▸ Text passage:
-- Opening Marker --
The observation that floats form a piecewise linear approximation of lg is a neat one, and is how Blinn and the old school guys used to do wacky approximations of various transcendentals. Always a crowd pleaser.

But regarding negative exponents, exponents are stored in IEE754 as biased numbers, not 2s-complement. So, isn't your "gap at 0" a question of degrees? Like, correctable via a power-of-2 multiplicative bias (aka scalb). Then, wouldn't your "denorms" just be actual denorms?

cbloom said...

Yeah if I understand you correctly I believe you are right.

Basically with a normal IEEE 32 bit float you have 127*2^23 values between 1.0 and 0. You can reduce that gap by multiplying your number by a large negative power of two.

So, like if you want almost no gap, you multiply your number by 2^-127 first, then I can just grab the E & M straight out of the floating pointer number and it will do the denorm for me.

ryg said...
-- Closing Marker --
▸ Source material:
-- Opening Marker --
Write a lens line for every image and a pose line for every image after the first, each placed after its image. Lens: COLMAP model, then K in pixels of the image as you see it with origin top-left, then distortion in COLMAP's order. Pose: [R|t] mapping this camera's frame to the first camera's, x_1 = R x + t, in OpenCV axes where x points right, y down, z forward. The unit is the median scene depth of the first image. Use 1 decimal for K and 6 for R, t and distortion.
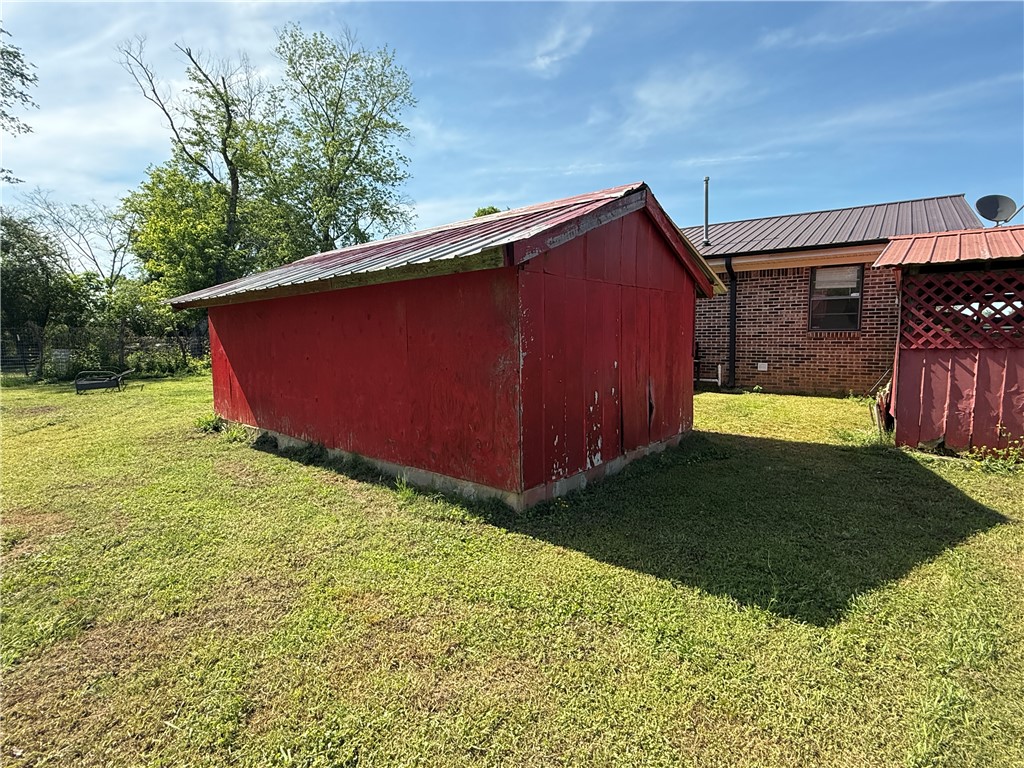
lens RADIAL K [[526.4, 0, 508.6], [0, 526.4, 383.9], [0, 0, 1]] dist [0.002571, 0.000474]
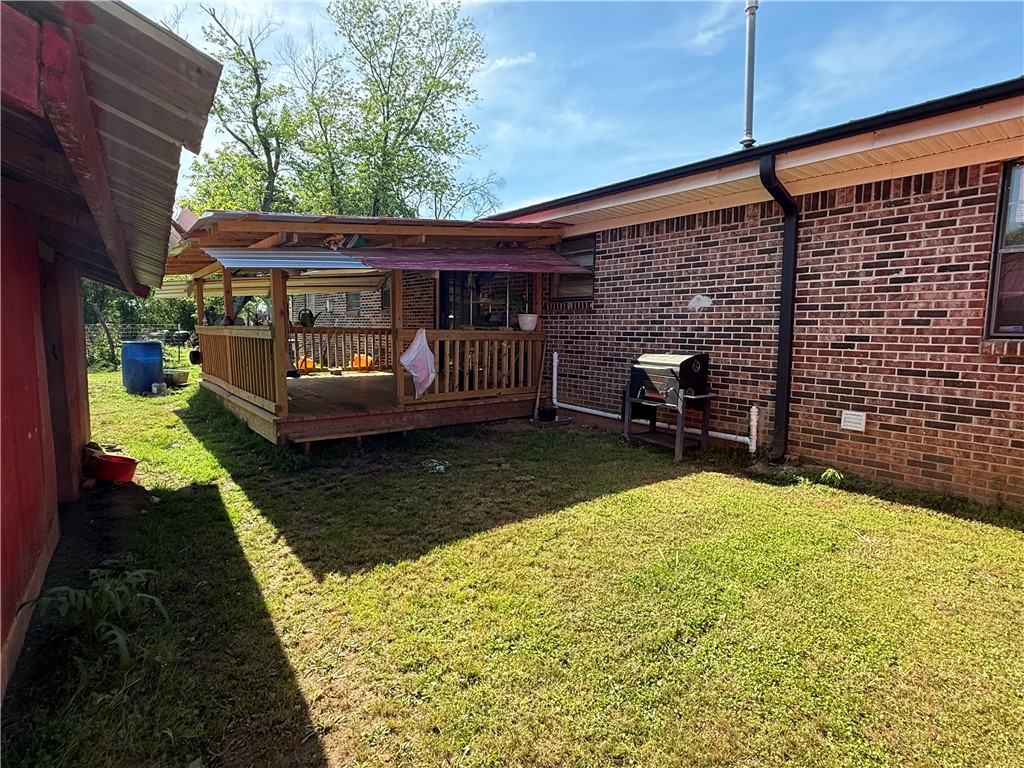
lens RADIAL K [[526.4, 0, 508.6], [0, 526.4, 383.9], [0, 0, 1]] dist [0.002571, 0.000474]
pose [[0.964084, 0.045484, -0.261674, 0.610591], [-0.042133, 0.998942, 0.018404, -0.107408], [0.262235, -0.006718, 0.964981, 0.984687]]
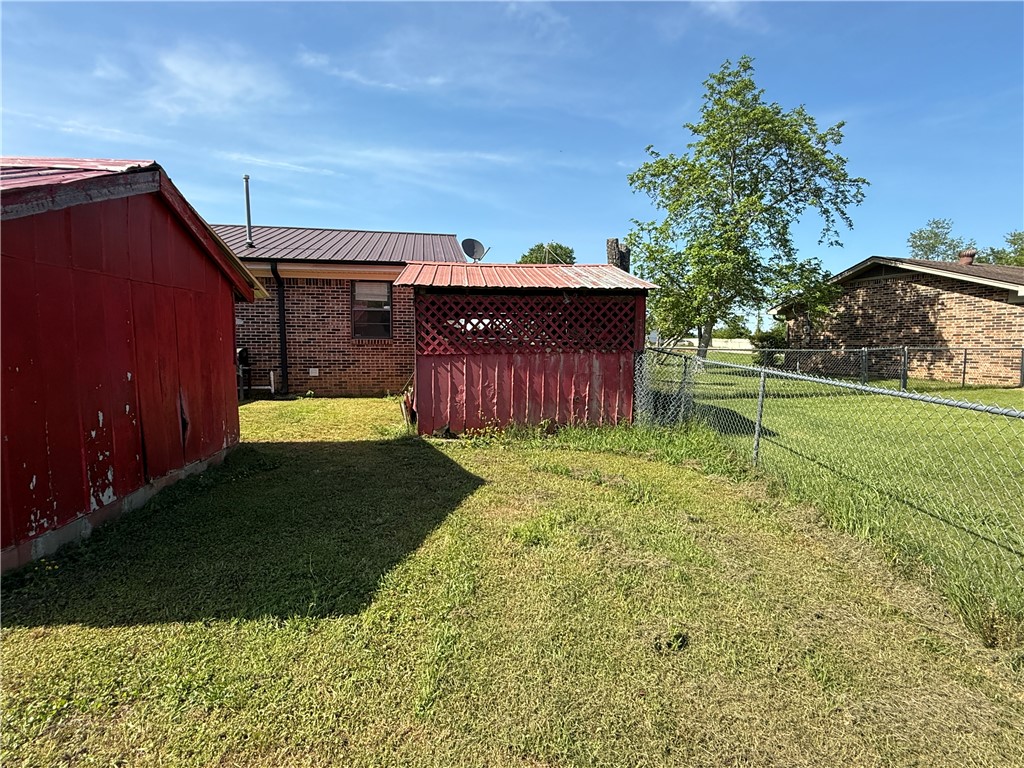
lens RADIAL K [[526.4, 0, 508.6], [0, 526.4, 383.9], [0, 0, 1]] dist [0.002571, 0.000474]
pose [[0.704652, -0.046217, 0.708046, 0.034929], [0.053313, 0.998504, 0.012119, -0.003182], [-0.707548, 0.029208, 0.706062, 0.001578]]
-- Closing Marker --
-- Opening Marker --
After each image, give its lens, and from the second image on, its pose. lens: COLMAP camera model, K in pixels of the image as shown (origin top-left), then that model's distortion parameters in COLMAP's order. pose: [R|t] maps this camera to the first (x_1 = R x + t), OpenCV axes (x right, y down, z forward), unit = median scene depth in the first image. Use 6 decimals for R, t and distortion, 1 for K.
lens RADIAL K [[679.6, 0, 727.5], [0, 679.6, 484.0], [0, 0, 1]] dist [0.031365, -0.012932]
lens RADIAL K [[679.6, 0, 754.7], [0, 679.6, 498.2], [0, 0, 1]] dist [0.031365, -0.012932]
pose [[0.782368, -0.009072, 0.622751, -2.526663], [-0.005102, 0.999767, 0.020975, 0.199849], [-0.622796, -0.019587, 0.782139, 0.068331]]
-- Closing Marker --
-- Opening Marker --
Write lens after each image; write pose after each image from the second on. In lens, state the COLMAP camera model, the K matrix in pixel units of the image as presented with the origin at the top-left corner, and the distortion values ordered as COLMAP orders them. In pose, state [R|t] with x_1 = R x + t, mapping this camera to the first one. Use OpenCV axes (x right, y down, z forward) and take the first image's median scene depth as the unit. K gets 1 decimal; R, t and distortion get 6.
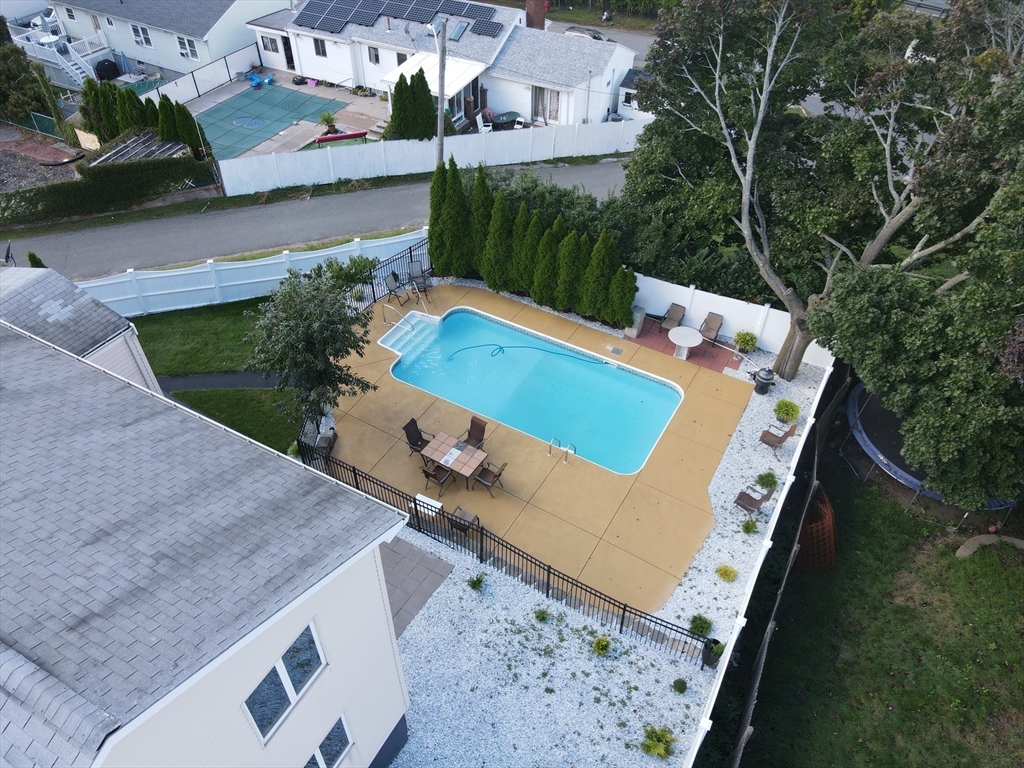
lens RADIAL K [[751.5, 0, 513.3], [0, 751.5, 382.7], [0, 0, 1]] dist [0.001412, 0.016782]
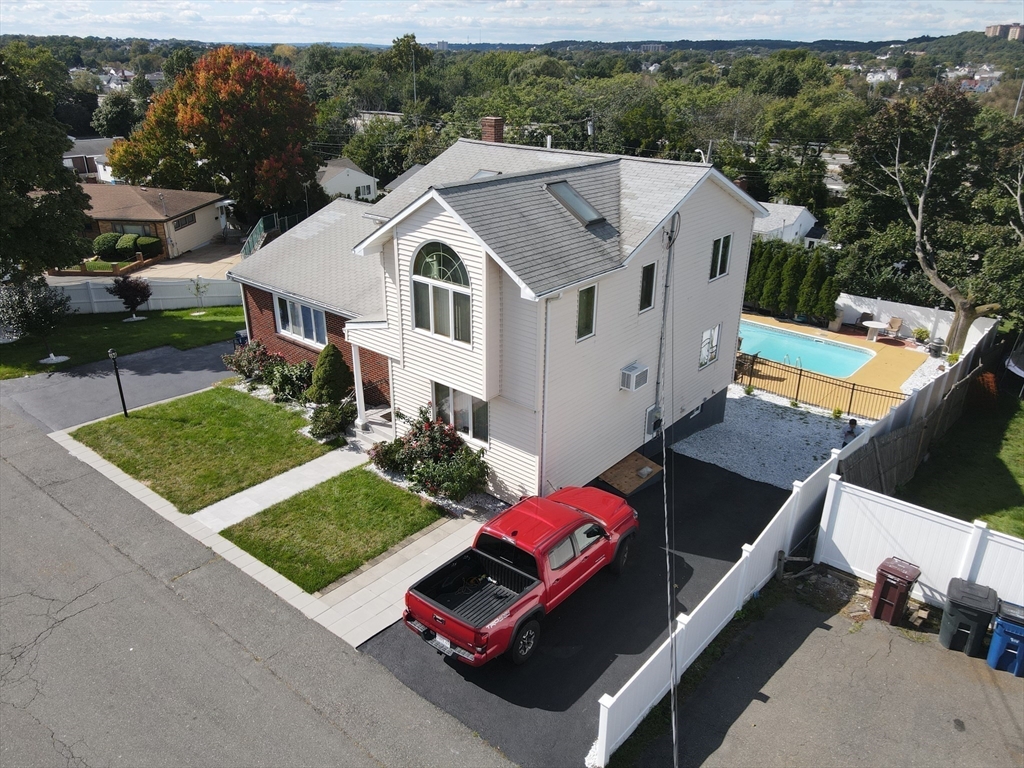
-- Closing Marker --
▸ Check your understanding:
1 > In the float thread, how many values does a normal IEEE 32-bit float have between 1.0 and 0?
2 > Transcribe the part of the float thread starting with "But regarding negative" and going on through "be actual denorms?".

▸ Solutions per task:
1 > 127*2^23 values.

2 >
But regarding negative exponents, exponents are stored in IEE754 as biased numbers, not 2s-complement. So, isn't your "gap at 0" a question of degrees? Like, correctable via a power-of-2 multiplicative bias (aka scalb). Then, wouldn't your "denorms" just be actual denorms?